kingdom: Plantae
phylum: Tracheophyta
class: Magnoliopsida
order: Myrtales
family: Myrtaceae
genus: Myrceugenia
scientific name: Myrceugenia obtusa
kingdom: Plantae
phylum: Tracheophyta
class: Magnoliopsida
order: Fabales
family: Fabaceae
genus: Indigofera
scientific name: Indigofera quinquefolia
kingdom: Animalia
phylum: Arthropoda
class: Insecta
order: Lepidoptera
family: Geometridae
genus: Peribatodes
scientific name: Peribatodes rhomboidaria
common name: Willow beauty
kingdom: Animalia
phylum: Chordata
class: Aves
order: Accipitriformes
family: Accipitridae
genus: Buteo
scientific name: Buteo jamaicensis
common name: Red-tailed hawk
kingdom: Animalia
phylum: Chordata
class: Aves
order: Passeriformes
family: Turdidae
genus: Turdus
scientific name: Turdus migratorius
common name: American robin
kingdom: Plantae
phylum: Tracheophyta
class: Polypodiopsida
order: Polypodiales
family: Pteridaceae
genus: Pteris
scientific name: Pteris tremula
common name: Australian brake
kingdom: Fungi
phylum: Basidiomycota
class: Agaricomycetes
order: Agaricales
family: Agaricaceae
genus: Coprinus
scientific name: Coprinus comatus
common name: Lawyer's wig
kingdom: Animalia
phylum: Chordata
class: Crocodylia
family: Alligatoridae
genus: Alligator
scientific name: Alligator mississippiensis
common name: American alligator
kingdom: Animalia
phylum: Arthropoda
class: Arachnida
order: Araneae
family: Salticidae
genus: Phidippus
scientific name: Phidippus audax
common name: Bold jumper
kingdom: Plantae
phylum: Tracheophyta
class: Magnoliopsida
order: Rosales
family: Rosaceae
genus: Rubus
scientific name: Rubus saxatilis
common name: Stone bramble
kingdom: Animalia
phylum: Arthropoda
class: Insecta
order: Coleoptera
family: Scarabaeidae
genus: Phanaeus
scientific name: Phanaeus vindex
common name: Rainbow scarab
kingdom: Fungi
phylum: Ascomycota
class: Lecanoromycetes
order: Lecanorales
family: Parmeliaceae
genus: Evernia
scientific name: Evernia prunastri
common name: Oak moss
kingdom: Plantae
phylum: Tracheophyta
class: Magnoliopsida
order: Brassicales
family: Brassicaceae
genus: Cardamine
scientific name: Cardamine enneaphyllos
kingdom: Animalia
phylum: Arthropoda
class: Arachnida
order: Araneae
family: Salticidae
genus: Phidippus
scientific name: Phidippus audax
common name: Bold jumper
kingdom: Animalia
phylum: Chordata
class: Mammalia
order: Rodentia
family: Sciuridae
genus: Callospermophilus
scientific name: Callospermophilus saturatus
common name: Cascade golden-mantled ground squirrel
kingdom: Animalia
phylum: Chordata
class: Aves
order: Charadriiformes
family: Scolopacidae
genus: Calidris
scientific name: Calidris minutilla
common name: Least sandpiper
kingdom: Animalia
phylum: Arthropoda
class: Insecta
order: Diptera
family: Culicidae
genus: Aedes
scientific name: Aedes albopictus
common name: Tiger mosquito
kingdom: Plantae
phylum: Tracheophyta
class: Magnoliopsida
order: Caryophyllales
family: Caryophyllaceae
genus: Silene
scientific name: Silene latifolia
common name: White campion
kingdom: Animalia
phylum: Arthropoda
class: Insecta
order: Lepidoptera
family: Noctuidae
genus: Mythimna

━━━━

Work instructions:
Could you output every line of the listing above as a JSON list of strings, with one string per line and blank lines omitted?

Result of the exercise:
[
  "kingdom: Plantae",
  "phylum: Tracheophyta",
  "class: Magnoliopsida",
  "order: Myrtales",
  "family: Myrtaceae",
  "genus: Myrceugenia",
  "scientific name: Myrceugenia obtusa",
  "kingdom: Plantae",
  "phylum: Tracheophyta",
  "class: Magnoliopsida",
  "order: Fabales",
  "family: Fabaceae",
  "genus: Indigofera",
  "scientific name: Indigofera quinquefolia",
  "kingdom: Animalia",
  "phylum: Arthropoda",
  "class: Insecta",
  "order: Lepidoptera",
  "family: Geometridae",
  "genus: Peribatodes",
  "scientific name: Peribatodes rhomboidaria",
  "common name: Willow beauty",
  "kingdom: Animalia",
  "phylum: Chordata",
  "class: Aves",
  "order: Accipitriformes",
  "family: Accipitridae",
  "genus: Buteo",
  "scientific name: Buteo jamaicensis",
  "common name: Red-tailed hawk",
  "kingdom: Animalia",
  "phylum: Chordata",
  "class: Aves",
  "order: Passeriformes",
  "family: Turdidae",
  "genus: Turdus",
  "scientific name: Turdus migratorius",
  "common name: American robin",
  "kingdom: Plantae",
  "phylum: Tracheophyta",
  "class: Polypodiopsida",
  "order: Polypodiales",
  "family: Pteridaceae",
  "genus: Pteris",
  "scientific name: Pteris tremula",
  "common name: Australian brake",
  "kingdom: Fungi",
  "phylum: Basidiomycota",
  "class: Agaricomycetes",
  "order: Agaricales",
  "family: Agaricaceae",
  "genus: Coprinus",
  "scientific name: Coprinus comatus",
  "common name: Lawyer's wig",
  "kingdom: Animalia",
  "phylum: Chordata",
  "class: Crocodylia",
  "family: Alligatoridae",
  "genus: Alligator",
  "scientific name: Alligator mississippiensis",
  "common name: American alligator",
  "kingdom: Animalia",
  "phylum: Arthropoda",
  "class: Arachnida",
  "order: Araneae",
  "family: Salticidae",
  "genus: Phidippus",
  "scientific name: Phidippus audax",
  "common name: Bold jumper",
  "kingdom: Plantae",
  "phylum: Tracheophyta",
  "class: Magnoliopsida",
  "order: Rosales",
  "family: Rosaceae",
  "genus: Rubus",
  "scientific name: Rubus saxatilis",
  "common name: Stone bramble",
  "kingdom: Animalia",
  "phylum: Arthropoda",
  "class: Insecta",
  "order: Coleoptera",
  "family: Scarabaeidae",
  "genus: Phanaeus",
  "scientific name: Phanaeus vindex",
  "common name: Rainbow scarab",
  "kingdom: Fungi",
  "phylum: Ascomycota",
  "class: Lecanoromycetes",
  "order: Lecanorales",
  "family: Parmeliaceae",
  "genus: Evernia",
  "scientific name: Evernia prunastri",
  "common name: Oak moss",
  "kingdom: Plantae",
  "phylum: Tracheophyta",
  "class: Magnoliopsida",
  "order: Brassicales",
  "family: Brassicaceae",
  "genus: Cardamine",
  "scientific name: Cardamine enneaphyllos",
  "kingdom: Animalia",
  "phylum: Arthropoda",
  "class: Arachnida",
  "order: Araneae",
  "family: Salticidae",
  "genus: Phidippus",
  "scientific name: Phidippus audax",
  "common name: Bold jumper",
  "kingdom: Animalia",
  "phylum: Chordata",
  "class: Mammalia",
  "order: Rodentia",
  "family: Sciuridae",
  "genus: Callospermophilus",
  "scientific name: Callospermophilus saturatus",
  "common name: Cascade golden-mantled ground squirrel",
  "kingdom: Animalia",
  "phylum: Chordata",
  "class: Aves",
  "order: Charadriiformes",
  "family: Scolopacidae",
  "genus: Calidris",
  "scientific name: Calidris minutilla",
  "common name: Least sandpiper",
  "kingdom: Animalia",
  "phylum: Arthropoda",
  "class: Insecta",
  "order: Diptera",
  "family: Culicidae",
  "genus: Aedes",
  "scientific name: Aedes albopictus",
  "common name: Tiger mosquito",
  "kingdom: Plantae",
  "phylum: Tracheophyta",
  "class: Magnoliopsida",
  "order: Caryophyllales",
  "family: Caryophyllaceae",
  "genus: Silene",
  "scientific name: Silene latifolia",
  "common name: White campion",
  "kingdom: Animalia",
  "phylum: Arthropoda",
  "class: Insecta",
  "order: Lepidoptera",
  "family: Noctuidae",
  "genus: Mythimna"
]